条款C4.根据条款C3所述的方法,所述根据所述目标数据的维度,在所述待量化层的目标数据中确定多个待量化数据,包括:
将所述待量化层的目标数据中一个或多个批数的数据,确定为一个待量化数据。
条款C5.根据条款C3或条款C4所述的方法,所述根据所述目标数据的维度,在所述待量化层的目标数据中确定多个待量化数据,包括:
将所述待量化层的目标数据中一个或多个通道的数据,确定为一个待量化数据。
条款C6.根据条款C1至条款C5中任一项所述的方法,所述在所述待量化层的目标数据中确定多个待量化数据,包括:
根据运行所述神经网络的装置的实时处理能力,在所述待量化层的目标数据中确定多个待量化数据,各所述待量化数据的尺寸与所述实时处理能力正相关。

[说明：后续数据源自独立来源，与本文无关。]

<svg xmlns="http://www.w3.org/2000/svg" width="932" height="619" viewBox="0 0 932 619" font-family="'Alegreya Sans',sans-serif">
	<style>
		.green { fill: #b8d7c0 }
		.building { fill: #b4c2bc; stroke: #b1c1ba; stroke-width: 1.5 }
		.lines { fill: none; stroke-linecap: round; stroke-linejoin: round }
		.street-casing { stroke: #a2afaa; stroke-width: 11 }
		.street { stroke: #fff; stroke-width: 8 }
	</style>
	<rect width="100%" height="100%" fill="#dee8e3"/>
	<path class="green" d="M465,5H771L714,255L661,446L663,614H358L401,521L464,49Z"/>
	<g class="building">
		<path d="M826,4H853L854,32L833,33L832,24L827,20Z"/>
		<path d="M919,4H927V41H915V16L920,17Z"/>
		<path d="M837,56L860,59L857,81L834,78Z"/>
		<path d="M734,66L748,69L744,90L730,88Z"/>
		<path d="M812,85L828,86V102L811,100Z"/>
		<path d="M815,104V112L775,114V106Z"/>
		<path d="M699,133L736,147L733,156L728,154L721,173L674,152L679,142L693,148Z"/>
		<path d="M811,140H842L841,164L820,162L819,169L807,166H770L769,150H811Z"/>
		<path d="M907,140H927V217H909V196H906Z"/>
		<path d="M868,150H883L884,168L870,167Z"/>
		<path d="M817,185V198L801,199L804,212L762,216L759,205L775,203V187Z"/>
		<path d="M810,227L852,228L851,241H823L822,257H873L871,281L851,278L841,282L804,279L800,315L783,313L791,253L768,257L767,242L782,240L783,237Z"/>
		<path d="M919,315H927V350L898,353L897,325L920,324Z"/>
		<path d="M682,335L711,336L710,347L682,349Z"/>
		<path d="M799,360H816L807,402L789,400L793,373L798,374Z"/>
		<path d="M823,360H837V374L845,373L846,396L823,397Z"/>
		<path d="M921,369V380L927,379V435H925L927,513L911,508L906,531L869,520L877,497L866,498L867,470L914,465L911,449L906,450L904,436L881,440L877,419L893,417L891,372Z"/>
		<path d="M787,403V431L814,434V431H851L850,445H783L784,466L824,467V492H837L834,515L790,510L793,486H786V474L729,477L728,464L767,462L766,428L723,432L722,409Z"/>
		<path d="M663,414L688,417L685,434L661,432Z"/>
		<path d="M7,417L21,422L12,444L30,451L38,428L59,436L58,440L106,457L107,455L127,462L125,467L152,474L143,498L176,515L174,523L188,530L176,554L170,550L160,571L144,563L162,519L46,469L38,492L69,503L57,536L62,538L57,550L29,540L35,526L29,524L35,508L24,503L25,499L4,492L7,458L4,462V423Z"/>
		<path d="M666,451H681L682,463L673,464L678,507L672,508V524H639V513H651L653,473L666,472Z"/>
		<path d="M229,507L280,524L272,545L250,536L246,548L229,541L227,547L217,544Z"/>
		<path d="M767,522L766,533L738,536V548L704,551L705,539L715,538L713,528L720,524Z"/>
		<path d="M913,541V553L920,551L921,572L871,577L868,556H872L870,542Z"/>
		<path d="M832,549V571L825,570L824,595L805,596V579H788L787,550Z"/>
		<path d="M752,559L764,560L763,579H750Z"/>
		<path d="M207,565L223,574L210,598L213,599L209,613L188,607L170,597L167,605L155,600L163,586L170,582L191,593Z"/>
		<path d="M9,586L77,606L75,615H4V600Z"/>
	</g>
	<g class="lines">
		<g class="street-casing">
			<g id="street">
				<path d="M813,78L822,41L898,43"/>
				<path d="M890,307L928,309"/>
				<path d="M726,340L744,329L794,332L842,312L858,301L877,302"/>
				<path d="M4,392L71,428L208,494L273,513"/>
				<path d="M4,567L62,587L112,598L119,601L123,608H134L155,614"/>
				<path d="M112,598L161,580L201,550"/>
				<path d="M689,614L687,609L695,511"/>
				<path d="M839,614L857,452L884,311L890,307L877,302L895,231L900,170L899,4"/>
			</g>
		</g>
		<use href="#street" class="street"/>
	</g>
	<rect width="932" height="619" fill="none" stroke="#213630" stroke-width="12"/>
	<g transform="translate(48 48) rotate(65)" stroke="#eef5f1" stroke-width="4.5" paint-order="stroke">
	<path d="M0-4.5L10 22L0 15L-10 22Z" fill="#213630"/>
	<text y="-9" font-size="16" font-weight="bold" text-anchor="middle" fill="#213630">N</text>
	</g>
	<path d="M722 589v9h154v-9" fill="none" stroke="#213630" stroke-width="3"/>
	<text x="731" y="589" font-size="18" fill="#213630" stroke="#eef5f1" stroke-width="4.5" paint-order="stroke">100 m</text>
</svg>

条款C7.根据条款C1至条款C6中任一项所述的方法,所述方法还包括:
根据各所述待量化数据和对应的数据位宽计算得到对应的量化参数。
条款C8.根据条款C7所述的方法,所述根据各所述待量化数据和对应的数据位宽计算得到对应的量化参数,包括:
当所述量化参数不包括偏移量时,根据各所述待量化数据中的绝对值最大值和对应的数据位宽,得到各所述待量化数据的第一类点位置。
条款C9.根据条款C7所述的方法,所述根据各所述待量化数据和对应的数据位宽计算得到对应的量化参数,包括:
当所述量化参数不包括偏移量时,根据各所述待量化数据和对应的数据位宽得到量化后数据的最大值;
根据各所述待量化数据中的绝对值最大值和所述量化后数据的最大值,得到各所述待量化数据的第一类缩放系数。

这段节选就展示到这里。